Welcome, UPSC aspirants, to this comprehensive study material on the Indian National Movement (1905-1918). In this module, we will delve into the key events and developments during this period that shaped India's struggle for independence. We will explore topics such as the Partition of Bengal, the Swadeshi Movement, the Muslim League, the Surat Session of INC, the Indian Council Act (Morley-Minto Act), the Ghadar Party, the Komagata Maru Incident, the Lucknow Pact, the Home Rule Movement, and the August Declaration. So, let's embark on this enlightening journey through India's freedom struggle!
I. Partition of Bengal (1905):
The Partition of Bengal in 1905 was a significant event that sparked widespread discontent and mobilization against British colonial rule. Here are the key points to remember:
1. The British administration divided Bengal along religious lines, separating the predominantly Hindu western region from the predominantly Muslim eastern region.
Trick to Remember: Visualize the Partition as the slicing of Bengal along religious lines.
2. The move was met with strong opposition from the Indian nationalist leaders, who saw it as a deliberate attempt to weaken the unity and strength of the Indian populace.

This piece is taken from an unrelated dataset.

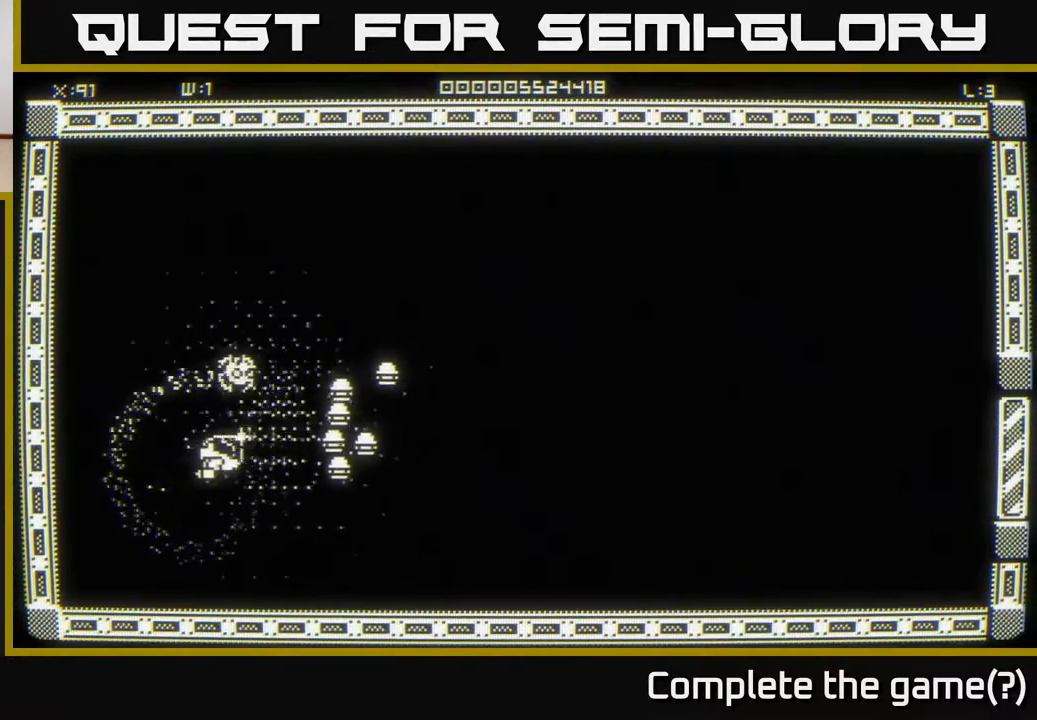
{"buttons": [], "left_stick": "right", "right_stick": "center", "events": [[100, "left_stick", "left"], [250, "left_stick", "center"], [500, "left_stick", "right"]]}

Trick to Remember: Think of the nationalist leaders as protectors of India's unity, rallying against the Partition.
3. The Partition of Bengal led to a surge in nationalist sentiment and the emergence of the Swadeshi Movement, which we will explore next.
Trick to Remember: Remember that the Partition was a catalyst for the Swadeshi Movement.
II. Swadeshi Movement:
The Swadeshi Movement was a key phase of the Indian National Movement, characterized by a spirit of indigenous self-reliance and boycott of British goods. Let's understand the important aspects:
1. The movement called upon Indians to boycott British goods and promote the use of Indian-made products, thus aiming to revive indigenous industries and promote economic self-sufficiency.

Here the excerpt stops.